● **What is being asked**: Collect every line in the records below that contains the string "newSketch", copying each one in full. Match case exactly.

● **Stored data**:
= = = = =

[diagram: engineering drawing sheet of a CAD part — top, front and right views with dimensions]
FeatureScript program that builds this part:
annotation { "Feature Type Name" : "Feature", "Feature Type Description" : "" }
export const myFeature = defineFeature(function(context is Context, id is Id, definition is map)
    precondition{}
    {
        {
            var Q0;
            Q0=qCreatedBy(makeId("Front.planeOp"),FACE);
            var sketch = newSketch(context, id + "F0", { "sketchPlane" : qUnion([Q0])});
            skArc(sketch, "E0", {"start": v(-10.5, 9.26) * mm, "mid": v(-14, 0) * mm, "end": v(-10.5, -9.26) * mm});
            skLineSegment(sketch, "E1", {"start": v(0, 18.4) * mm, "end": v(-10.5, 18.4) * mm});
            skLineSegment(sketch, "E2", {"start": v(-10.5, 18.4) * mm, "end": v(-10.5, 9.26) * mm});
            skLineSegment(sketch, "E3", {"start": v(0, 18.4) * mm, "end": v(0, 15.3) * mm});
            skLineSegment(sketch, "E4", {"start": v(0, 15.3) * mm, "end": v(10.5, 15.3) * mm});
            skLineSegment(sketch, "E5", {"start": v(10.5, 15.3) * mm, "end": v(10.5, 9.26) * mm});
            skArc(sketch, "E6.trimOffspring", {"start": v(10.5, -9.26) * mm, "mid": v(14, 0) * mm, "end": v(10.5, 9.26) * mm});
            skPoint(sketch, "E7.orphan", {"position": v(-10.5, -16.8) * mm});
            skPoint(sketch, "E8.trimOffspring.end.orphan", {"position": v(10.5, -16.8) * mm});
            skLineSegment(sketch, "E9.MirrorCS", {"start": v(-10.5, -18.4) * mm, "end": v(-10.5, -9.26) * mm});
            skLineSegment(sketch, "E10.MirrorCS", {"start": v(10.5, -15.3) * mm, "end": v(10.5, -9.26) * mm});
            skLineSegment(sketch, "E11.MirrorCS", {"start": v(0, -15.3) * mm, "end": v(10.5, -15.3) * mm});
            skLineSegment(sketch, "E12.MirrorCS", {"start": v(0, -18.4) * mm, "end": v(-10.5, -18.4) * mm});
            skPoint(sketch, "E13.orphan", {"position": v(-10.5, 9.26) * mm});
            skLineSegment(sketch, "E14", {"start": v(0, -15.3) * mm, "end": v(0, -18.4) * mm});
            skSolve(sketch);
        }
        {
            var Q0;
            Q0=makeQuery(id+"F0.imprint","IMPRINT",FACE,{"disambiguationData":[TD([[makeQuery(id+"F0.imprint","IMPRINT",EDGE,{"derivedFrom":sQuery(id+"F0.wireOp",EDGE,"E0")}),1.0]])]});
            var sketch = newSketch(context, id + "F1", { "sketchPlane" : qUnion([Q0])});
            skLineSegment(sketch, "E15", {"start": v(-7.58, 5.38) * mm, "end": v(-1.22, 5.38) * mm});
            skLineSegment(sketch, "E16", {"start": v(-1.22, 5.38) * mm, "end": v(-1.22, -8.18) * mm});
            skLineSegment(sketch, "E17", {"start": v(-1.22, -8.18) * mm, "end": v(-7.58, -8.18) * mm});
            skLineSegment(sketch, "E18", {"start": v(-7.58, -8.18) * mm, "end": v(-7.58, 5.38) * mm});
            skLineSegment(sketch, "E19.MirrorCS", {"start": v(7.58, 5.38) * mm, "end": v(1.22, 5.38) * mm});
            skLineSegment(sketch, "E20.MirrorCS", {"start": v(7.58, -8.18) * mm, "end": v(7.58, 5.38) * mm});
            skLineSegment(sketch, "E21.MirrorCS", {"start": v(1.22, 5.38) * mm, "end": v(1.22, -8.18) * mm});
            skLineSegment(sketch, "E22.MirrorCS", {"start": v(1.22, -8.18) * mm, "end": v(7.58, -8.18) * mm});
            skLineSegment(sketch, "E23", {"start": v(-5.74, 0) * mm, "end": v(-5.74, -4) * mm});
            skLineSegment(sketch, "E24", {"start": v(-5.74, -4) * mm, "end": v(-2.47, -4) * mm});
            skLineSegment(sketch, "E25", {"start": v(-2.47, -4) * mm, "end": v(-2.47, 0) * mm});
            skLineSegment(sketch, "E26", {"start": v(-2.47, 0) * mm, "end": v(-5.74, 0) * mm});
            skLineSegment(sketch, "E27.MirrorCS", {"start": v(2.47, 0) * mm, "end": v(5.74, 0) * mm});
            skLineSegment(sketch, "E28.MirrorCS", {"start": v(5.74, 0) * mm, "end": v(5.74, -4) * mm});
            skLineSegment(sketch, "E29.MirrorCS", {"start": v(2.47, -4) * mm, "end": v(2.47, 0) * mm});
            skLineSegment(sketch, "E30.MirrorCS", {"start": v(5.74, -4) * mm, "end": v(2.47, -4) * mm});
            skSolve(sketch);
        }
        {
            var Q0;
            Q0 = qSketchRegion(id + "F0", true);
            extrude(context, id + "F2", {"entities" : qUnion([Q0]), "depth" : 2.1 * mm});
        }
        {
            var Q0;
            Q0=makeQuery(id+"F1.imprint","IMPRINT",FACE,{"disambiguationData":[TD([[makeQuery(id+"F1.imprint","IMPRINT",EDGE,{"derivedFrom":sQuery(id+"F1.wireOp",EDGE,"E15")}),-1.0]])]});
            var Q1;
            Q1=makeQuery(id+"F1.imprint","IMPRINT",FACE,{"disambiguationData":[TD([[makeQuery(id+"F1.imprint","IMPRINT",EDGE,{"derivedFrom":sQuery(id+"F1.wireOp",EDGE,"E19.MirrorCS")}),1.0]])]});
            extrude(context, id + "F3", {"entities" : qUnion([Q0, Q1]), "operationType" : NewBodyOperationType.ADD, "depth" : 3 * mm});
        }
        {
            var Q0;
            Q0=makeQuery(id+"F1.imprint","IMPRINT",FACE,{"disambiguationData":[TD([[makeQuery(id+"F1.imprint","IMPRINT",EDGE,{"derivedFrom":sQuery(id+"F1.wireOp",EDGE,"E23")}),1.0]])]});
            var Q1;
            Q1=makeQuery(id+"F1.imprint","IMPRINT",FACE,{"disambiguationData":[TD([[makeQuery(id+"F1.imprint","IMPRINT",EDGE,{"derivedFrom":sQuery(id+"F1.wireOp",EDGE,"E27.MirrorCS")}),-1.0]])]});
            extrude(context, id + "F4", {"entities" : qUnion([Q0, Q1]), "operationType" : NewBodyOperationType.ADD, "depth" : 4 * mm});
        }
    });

= = = = =

● **Answer below**:
            var sketch = newSketch(context, id + "F0", { "sketchPlane" : qUnion([Q0])});
            var sketch = newSketch(context, id + "F1", { "sketchPlane" : qUnion([Q0])});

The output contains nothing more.